--- Begin Records shown ---
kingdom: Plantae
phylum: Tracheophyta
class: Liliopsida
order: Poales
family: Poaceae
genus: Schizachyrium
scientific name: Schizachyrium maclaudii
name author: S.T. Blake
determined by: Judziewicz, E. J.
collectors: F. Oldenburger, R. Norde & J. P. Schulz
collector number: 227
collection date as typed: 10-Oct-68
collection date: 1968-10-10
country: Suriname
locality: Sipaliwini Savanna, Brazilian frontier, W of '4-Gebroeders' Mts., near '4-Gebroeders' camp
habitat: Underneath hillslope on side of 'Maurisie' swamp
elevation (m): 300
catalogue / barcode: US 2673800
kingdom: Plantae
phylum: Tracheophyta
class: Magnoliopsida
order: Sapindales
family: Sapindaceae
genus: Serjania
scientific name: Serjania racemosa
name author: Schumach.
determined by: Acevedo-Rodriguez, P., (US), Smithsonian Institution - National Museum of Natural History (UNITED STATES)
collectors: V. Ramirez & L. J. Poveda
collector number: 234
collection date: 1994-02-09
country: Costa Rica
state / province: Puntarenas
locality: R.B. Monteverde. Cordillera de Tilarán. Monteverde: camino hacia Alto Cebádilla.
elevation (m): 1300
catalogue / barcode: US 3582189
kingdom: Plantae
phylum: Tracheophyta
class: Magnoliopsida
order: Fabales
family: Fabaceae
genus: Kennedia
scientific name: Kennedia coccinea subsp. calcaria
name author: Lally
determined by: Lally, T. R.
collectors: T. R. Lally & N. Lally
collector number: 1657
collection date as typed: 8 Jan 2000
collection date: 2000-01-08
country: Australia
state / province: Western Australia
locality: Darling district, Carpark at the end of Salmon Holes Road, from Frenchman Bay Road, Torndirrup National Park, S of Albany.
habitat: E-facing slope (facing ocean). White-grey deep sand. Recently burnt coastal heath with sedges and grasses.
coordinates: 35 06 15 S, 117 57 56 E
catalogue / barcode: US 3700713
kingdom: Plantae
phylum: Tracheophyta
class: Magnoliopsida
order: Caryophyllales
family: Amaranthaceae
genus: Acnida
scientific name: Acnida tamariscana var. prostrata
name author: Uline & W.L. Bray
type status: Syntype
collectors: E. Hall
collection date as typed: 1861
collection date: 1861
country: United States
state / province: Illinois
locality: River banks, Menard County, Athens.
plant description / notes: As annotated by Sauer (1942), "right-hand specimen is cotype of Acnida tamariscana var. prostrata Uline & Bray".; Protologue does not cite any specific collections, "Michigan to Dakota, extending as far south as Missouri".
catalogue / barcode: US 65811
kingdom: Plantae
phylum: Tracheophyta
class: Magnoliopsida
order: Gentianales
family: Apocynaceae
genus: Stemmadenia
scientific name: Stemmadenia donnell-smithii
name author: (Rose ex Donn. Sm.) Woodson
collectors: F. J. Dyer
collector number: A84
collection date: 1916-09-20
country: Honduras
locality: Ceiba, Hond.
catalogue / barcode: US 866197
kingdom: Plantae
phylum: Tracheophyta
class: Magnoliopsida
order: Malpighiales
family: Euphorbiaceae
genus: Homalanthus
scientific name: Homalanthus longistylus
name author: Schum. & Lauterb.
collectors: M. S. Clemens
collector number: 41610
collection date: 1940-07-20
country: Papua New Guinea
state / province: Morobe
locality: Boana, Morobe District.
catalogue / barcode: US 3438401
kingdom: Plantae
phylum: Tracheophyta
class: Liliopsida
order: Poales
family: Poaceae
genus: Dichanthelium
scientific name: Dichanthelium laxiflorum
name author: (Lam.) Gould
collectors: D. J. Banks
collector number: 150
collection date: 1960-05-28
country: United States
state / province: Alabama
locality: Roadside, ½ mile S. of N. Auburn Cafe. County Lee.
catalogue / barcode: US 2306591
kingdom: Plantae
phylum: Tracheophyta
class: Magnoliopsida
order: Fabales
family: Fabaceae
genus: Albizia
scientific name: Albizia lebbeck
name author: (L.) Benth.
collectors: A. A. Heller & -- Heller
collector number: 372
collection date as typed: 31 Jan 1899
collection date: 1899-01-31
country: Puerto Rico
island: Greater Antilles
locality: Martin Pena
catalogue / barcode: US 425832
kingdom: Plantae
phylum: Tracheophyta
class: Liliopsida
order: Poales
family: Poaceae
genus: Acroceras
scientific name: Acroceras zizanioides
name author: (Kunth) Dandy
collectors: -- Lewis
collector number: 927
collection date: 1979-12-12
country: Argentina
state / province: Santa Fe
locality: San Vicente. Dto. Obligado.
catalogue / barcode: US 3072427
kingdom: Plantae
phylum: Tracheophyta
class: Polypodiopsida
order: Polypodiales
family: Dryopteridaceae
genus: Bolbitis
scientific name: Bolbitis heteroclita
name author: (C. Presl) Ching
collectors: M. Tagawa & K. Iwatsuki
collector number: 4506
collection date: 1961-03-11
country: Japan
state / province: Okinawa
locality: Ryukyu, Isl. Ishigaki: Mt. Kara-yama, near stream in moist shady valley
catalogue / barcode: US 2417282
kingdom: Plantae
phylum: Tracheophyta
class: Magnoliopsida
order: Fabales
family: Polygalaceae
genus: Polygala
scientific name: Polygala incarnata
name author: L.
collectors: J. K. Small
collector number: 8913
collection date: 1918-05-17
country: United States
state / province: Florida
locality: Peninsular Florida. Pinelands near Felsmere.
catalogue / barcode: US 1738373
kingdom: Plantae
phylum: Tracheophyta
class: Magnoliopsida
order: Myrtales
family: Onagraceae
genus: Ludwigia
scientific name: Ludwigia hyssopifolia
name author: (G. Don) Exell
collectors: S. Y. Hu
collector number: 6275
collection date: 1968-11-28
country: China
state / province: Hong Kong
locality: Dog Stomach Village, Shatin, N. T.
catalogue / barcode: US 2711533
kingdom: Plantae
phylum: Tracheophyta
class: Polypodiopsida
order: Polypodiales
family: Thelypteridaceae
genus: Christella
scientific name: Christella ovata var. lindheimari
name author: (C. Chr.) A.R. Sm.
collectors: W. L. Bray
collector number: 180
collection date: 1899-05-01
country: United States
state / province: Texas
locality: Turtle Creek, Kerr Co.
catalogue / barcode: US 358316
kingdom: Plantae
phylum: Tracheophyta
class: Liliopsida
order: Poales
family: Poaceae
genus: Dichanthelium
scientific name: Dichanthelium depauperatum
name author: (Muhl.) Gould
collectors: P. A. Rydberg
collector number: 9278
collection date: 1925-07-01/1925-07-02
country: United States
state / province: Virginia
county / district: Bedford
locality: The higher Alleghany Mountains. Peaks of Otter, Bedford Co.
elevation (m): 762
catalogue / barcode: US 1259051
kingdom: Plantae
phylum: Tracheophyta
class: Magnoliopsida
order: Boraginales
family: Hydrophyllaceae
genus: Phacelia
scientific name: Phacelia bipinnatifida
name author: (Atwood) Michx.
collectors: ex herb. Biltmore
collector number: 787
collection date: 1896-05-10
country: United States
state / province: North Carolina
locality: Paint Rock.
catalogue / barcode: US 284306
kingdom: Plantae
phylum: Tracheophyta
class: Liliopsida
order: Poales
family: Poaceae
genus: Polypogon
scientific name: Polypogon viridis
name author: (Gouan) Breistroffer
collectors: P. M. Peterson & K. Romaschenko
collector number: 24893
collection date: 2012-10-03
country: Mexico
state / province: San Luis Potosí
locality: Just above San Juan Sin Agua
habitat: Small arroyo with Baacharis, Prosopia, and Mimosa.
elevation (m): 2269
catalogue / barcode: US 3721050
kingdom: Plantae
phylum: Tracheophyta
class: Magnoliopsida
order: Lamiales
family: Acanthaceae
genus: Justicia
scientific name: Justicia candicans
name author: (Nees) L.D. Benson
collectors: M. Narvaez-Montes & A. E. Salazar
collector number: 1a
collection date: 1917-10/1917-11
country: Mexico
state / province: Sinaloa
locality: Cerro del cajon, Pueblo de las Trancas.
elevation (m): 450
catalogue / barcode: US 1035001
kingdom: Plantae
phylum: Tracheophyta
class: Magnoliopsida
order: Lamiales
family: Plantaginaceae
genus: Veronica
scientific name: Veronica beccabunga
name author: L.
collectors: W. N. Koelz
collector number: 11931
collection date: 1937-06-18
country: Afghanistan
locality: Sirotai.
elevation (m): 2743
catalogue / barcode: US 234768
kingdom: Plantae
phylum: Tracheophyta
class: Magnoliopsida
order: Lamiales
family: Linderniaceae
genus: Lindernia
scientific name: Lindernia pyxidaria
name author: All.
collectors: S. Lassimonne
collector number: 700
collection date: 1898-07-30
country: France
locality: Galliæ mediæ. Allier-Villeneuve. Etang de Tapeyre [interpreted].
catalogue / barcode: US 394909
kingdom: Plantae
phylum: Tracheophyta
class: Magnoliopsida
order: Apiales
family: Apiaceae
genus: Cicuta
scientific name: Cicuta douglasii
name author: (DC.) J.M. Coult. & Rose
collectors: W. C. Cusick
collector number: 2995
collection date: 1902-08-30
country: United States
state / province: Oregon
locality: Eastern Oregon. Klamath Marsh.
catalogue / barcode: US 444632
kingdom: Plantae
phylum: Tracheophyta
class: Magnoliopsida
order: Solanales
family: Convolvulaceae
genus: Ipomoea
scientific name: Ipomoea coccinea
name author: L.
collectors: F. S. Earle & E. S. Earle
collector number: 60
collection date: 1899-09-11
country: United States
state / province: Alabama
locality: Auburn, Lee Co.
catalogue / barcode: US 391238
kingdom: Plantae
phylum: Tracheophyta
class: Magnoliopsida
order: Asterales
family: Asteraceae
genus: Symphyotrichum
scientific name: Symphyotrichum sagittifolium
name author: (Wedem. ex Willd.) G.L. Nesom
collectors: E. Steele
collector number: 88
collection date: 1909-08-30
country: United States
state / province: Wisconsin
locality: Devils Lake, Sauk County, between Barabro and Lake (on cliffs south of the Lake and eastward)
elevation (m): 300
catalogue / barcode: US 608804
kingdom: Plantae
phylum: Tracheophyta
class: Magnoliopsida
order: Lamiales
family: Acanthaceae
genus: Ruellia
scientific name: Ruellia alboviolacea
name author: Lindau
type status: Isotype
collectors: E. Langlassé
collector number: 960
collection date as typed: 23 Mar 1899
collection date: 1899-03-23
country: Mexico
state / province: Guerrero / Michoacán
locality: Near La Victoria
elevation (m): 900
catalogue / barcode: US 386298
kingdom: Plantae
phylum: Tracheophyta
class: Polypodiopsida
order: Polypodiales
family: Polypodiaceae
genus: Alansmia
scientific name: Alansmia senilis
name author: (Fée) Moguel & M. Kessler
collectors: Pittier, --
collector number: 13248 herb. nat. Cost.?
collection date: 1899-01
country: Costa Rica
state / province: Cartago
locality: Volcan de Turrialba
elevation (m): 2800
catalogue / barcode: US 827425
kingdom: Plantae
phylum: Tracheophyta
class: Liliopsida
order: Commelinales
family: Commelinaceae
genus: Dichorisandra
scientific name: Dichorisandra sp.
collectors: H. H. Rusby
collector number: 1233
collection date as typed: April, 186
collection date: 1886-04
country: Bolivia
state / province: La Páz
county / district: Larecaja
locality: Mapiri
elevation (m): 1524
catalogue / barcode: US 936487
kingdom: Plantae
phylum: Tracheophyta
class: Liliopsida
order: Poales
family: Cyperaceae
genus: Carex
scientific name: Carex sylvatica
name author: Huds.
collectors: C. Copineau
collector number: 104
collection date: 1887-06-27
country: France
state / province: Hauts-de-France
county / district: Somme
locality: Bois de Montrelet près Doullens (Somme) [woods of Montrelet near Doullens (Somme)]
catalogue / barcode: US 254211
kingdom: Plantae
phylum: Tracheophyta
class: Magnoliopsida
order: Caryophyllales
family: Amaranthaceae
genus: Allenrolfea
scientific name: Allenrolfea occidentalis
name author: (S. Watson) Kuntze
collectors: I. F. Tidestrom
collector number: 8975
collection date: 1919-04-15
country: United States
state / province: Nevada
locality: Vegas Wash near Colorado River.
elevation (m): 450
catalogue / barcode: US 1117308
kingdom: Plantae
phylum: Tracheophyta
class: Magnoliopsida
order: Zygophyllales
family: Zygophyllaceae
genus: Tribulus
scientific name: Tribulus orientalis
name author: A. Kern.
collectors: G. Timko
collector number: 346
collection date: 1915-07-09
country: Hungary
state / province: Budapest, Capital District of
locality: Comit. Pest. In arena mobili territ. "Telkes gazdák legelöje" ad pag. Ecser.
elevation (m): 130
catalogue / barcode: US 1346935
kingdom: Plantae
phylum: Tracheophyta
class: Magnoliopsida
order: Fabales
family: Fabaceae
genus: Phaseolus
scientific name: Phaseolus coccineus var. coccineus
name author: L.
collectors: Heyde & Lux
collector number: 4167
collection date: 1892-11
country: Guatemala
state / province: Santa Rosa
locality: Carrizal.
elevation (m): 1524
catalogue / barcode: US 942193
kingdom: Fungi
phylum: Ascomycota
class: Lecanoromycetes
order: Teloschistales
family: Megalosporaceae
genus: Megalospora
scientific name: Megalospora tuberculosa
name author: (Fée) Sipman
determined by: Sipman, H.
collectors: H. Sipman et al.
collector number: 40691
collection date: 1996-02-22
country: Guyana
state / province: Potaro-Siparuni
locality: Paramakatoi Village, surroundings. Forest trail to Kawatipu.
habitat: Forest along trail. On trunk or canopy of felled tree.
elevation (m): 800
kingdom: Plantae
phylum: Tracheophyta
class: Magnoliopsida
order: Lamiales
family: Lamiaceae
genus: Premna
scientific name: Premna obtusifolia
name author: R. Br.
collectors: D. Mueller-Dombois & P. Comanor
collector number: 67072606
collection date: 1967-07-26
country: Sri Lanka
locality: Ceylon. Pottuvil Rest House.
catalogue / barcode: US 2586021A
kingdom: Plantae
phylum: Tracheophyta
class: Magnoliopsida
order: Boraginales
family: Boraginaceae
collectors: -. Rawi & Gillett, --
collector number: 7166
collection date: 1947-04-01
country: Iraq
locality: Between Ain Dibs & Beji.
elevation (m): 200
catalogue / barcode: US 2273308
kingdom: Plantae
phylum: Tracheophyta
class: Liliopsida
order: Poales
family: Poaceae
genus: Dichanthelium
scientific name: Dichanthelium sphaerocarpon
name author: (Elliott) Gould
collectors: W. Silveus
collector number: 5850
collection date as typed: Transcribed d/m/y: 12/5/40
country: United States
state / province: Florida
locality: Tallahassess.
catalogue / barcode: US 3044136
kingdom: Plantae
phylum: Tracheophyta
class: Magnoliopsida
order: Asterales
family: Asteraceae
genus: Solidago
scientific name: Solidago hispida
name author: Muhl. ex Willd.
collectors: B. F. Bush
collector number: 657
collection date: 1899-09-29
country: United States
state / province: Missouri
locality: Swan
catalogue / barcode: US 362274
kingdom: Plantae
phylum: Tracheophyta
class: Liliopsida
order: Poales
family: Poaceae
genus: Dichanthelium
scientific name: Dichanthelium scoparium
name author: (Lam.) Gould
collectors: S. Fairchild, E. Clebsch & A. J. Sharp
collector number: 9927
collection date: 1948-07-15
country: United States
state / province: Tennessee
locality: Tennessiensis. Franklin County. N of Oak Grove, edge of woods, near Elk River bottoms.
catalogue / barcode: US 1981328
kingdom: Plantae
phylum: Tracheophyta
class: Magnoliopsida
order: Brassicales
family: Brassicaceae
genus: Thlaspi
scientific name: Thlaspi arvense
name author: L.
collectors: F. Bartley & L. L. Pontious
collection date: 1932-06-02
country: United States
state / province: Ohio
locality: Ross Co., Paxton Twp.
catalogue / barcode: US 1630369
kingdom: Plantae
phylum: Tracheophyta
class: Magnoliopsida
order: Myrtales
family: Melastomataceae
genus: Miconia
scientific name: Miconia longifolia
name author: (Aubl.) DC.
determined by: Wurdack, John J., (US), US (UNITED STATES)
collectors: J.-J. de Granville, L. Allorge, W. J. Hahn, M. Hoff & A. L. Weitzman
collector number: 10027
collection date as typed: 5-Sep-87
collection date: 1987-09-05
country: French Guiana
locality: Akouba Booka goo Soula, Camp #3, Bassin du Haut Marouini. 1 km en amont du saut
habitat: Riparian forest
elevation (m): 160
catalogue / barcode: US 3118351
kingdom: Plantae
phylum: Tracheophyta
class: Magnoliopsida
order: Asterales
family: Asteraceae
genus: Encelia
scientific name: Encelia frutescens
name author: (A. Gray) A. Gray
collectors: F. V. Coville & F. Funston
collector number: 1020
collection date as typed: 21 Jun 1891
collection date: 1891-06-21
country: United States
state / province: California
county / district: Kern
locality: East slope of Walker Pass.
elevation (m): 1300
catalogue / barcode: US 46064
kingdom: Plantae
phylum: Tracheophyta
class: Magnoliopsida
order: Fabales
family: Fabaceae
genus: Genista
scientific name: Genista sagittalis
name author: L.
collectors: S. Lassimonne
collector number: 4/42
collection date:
--- End Records shown ---
■ **What is expected**
Extract every line of the items without any change, starting from the very first line up to and including the line that contains "family: Sapindaceae".

■ **Solution to the exercise**
kingdom: Plantae
phylum: Tracheophyta
class: Liliopsida
order: Poales
family: Poaceae
genus: Schizachyrium
scientific name: Schizachyrium maclaudii
name author: S.T. Blake
determined by: Judziewicz, E. J.
collectors: F. Oldenburger, R. Norde & J. P. Schulz
collector number: 227
collection date as typed: 10-Oct-68
collection date: 1968-10-10
country: Suriname
locality: Sipaliwini Savanna, Brazilian frontier, W of '4-Gebroeders' Mts., near '4-Gebroeders' camp
habitat: Underneath hillslope on side of 'Maurisie' swamp
elevation (m): 300
catalogue / barcode: US 2673800
kingdom: Plantae
phylum: Tracheophyta
class: Magnoliopsida
order: Sapindales
family: Sapindaceae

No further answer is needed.